During that time, Japan rapidly began experimenting with the technology and culture of the West. Perry even brought Western food to offer the officials who made the end of isolationism official: wine, beef steaks, and mutton especially were revelations to these diplomats. As Japan’s government attempted to improve the physique of its citizens, they encouraged people to eat meat. At diplomatic functions, French food was often served, which was seen as an official endorsement of foreign food.

Still, many Japanese people were uncomfortable with eating meat. In Yokohama, a large port city where many foreigners lived, and the birthplace of a yoshoku beef stew known as “gyuu nabe,” mixing Japanese ingredients into Western foods helped the popularity of yoshoku along. Adding miso sauce to the gyuu nabe helped it become palatable to Japanese people. Another example is the veal cutlet: originally pan fried with butter in the French style, this meal did not appeal to early Japanese consumers of yoshoku, who were unfamiliar with butter. One chef hit on the idea of using the same deep-frying technique used for tempura, a native Japanese cuisine, to fry meat cutlets. The result, a fried pork cutlet known in Japan as “ton katsu,” remains extremely popular today. Many consider these yoshoku experiments an illustration of Japan’s tendency to accept imports from other countries, but to also adapt these imports and redefine them in a Japanese context.

Since the Great Kanto Earthquake in 1923 destroyed so much of Eastern Japan, the newly rebuilt cities included many more yoshoku restaurants, and the fashion for Westernization only increased. Although yoshoku was not often cooked at home during that time, after World War II, Occupation forces promoted eating yoshoku for health and strength. When this was coupled with the economic boom of the 1950s, which made Western appliances available, brought television cooking shows into the home, and increased leisure time as well as disposable income for Japanese people, yoshoku became very popular to cook at home.

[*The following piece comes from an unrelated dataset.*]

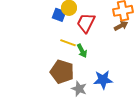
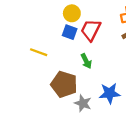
blue square: (59, 15) -> (70, 32), moved
yellow line: (68, 43) -> (39, 52), moved

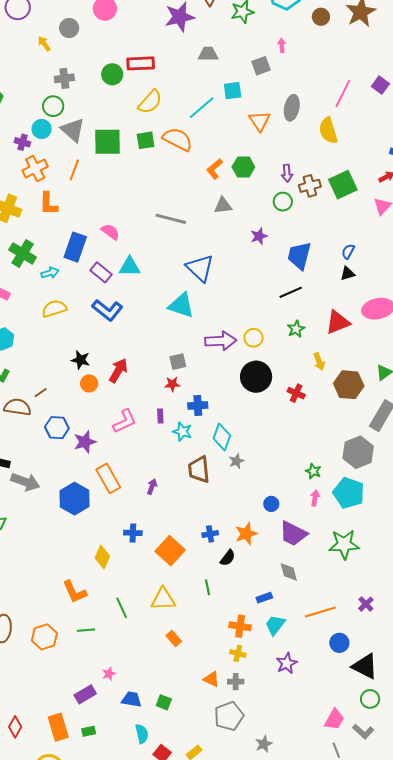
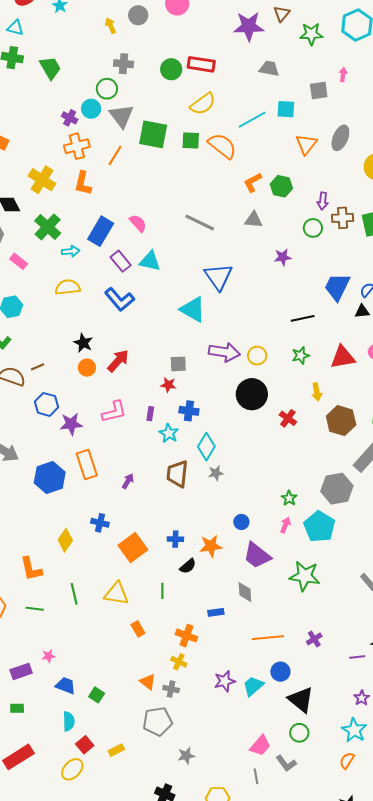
blue trapezoid: (299, 256) -> (337, 287), moved
cyan trapezoid: (275, 625) -> (253, 686), moved
orange rectangle: (174, 639) -> (138, 629), moved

Yoshoku versions of food are often very different from the originals on which they were based. Japanese curry, for instance, is rarely spicy and sometimes even sweetened with honey, apple, or yogurt. In Japanese spaghetti, noodles are often cut short so that they are easier to eat with chopsticks. Pizza often sports corn, mayonnaise, or shrimp as toppings. However, these days many more Japanese people have the opportunity to travel abroad, and Japanese cities are becoming more cosmopolitan and international all the time. Tasty, authentic, foreign food can be found in many places in Japan, but yoshoku is a separate cuisine entirely, the hybrid result of necessity and experimentation that can only be found in Japan.